Im Umfeld des Ministerpräsidenten und seiner Partei "Wir setzen den Wandel fort" sieht man das hingegen ganz anders. Der grauenhafte Krieg gegen die Ukraine eröffne in Bulgarien selbst neue Chancen; was bisher unverhandelbar, unsagbar erschienen sei, sei nun politisch leichter vermittelbar: die Absage an einen neuen Liefervertrag mit Gazprom, wenn der jetzige 2023 ausläuft. Das Ende der Verhandlungen über einen mit russischer Hilfe gebauten Atommeiler. Der Umbau des Militärs weg von überkommener, sowjetischer Technik. Vor allem die mit der Nähe zu Russland sozialisierte und an die Abhängigkeit von Moskau gewöhnte ältere Generation, sagt eine Beraterin Petkows, wende sich nun ab - und entwickele ein neues, skeptischeres Denken. Der Krieg ändere, sagt sie, "wie wir uns sehen und wer wir sind".
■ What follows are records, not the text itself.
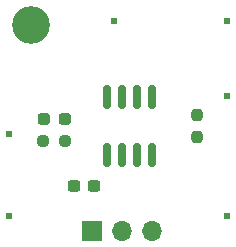
<source format=gbr>
G04 #@! TF.GenerationSoftware,KiCad,Pcbnew,(6.0.6)*
G04 #@! TF.CreationDate,2022-08-12T14:10:59+09:00*
G04 #@! TF.ProjectId,tutorial1,7475746f-7269-4616-9c31-2e6b69636164,1*
G04 #@! TF.SameCoordinates,PX7bfa480PY7bfa480*
G04 #@! TF.FileFunction,Soldermask,Top*
G04 #@! TF.FilePolarity,Negative*
%FSLAX46Y46*%
G04 Gerber Fmt 4.6, Leading zero omitted, Abs format (unit mm)*
G04 Created by KiCad (PCBNEW (6.0.6)) date 2022-08-12 14:10:59*
%MOMM*%
%LPD*%
G01*
G04 APERTURE LIST*
G04 Aperture macros list*
%AMRoundRect*
0 Rectangle with rounded corners*
0 $1 Rounding radius*
0 $2 $3 $4 $5 $6 $7 $8 $9 X,Y pos of 4 corners*
0 Add a 4 corners polygon primitive as box body*
4,1,4,$2,$3,$4,$5,$6,$7,$8,$9,$2,$3,0*
0 Add four circle primitives for the rounded corners*
1,1,$1+$1,$2,$3*
1,1,$1+$1,$4,$5*
1,1,$1+$1,$6,$7*
1,1,$1+$1,$8,$9*
0 Add four rect primitives between the rounded corners*
20,1,$1+$1,$2,$3,$4,$5,0*
20,1,$1+$1,$4,$5,$6,$7,0*
20,1,$1+$1,$6,$7,$8,$9,0*
20,1,$1+$1,$8,$9,$2,$3,0*%
G04 Aperture macros list end*
%ADD10RoundRect,0.237500X0.250000X0.237500X-0.250000X0.237500X-0.250000X-0.237500X0.250000X-0.237500X0*%
%ADD11RoundRect,0.237500X0.300000X0.237500X-0.300000X0.237500X-0.300000X-0.237500X0.300000X-0.237500X0*%
%ADD12C,3.200000*%
%ADD13RoundRect,0.237500X0.287500X0.237500X-0.287500X0.237500X-0.287500X-0.237500X0.287500X-0.237500X0*%
%ADD14R,1.700000X1.700000*%
%ADD15O,1.700000X1.700000*%
%ADD16RoundRect,0.237500X-0.237500X0.250000X-0.237500X-0.250000X0.237500X-0.250000X0.237500X0.250000X0*%
%ADD17RoundRect,0.150000X0.150000X-0.825000X0.150000X0.825000X-0.150000X0.825000X-0.150000X-0.825000X0*%
%ADD18C,0.605000*%
G04 APERTURE END LIST*
D10*
X7897500Y10160000D03*
X6072500Y10160000D03*
D11*
X10387500Y6350000D03*
X8662500Y6350000D03*
D12*
X5000000Y20000000D03*
D13*
X7860000Y12065000D03*
X6110000Y12065000D03*
D14*
X10175000Y2540000D03*
D15*
X12715000Y2540000D03*
X15255000Y2540000D03*
D16*
X19050000Y12342500D03*
X19050000Y10517500D03*
D17*
X11430000Y8955000D03*
X12700000Y8955000D03*
X13970000Y8955000D03*
X15240000Y8955000D03*
X15240000Y13905000D03*
X13970000Y13905000D03*
X12700000Y13905000D03*
X11430000Y13905000D03*
D18*
X3175000Y10795000D03*
X21590000Y20320000D03*
X21590000Y3810000D03*
X21590000Y13970000D03*
X3175000Y3810000D03*
X12065000Y20320000D03*
M02*

</source>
Rumäniens Präsident hat höhere Verteidigungsausgaben angekündigt
Moskaus Trolle in den sozialen Netzen und seine verbliebenen Freunde im Land halten mit Fake News und Angstkampagnen dagegen. So wird behauptet, Petkow wolle einen geheimen, riesigen Nato-Stützpunkt bauen lassen und Bulgarien in den Krieg hineinziehen. Meldungen darüber, dass das Land kein Benzin mehr habe, führten innerhalb von Stunden zu langen Schlangen vor den Tankstellen. Gegen solche Kampagnen, heißt es in der Regierung erschöpft, sei man leider noch nicht ausreichend gerüstet.
Vielleicht ist deshalb die Kooperation mit EU und Nato besonders eng. Immerhin, konzediert Boris Popivanov in einer Analyse für die Friedrich-Ebert-Stiftung, habe Bulgarien fast demonstrativ allen Maßnahmen seiner Partner zugestimmt: etwa den EU-Sanktionen, dem Ende der Mitgliedschaft Moskaus im Europarat - und, wenngleich mit Bauchschmerzen, der Stärkung der Nato-Flanke im Osten.
Im Engagement für eine neue Verteidigungspolitik tut sich derzeit vor allem das Nachbarland Rumänien hervor. Es steht - seit dem gemeinsamen Eintritt in die EU 2007 - ebenso wie Bulgarien nach wie vor unter kritischer Beobachtung in Brüssel. Auch hier regiert, seit dem Herbst, eine neue und sehr heterogene Koalition, auch hier müssen proeuropäische und eher russlandfreundliche Kräfte sich arrangieren. Und auch hier ist es unter anderem der Präsident Klaus Johannis, der, wie sein Amtskollege Rumen Radew in Bulgarien, den Angriffskrieg Moskaus besonders deutlich verurteilte.
Militärpolitisch aber sind die Entscheidungen in Bukarest weit schneller gefallen als bei den Nachbarn: Das arme Land investiert Millionen in den Ausbau seiner militärischen Infrastruktur, Nato-Partner haben bereits zusätzliche Kampfflugzeuge und Abfangjäger überstellt. Johannis hat eine Erhöhung der Verteidigungsausgaben von 2 auf 2,5 Prozent des Bruttoinlandsprodukts angekündigt. Die Ukraine ist zu nah, die gemeinsame Grenze mit 640 Kilometern zu lang, Moldawien und das von russischen Truppen kontrollierte Transnistrien sind ein Sicherheitsrisiko - alles Gründe, warum man in Bukarest besonders eng mit den Partnern kooperiert. Ministerpräsident Nicolae Ciucă formulierte das am Rande des letzten Nato-Treffens - auf einer gemeinsamen Pressekonferenz unter anderem mit dem Kollegen Petkow aus Bulgarien so: "Ich habe den böswilligen Druck Russlands und seinen Einfluss in der Region zur Kenntnis genommen. Wir haben uns entschieden, dem entgegenzuwirken."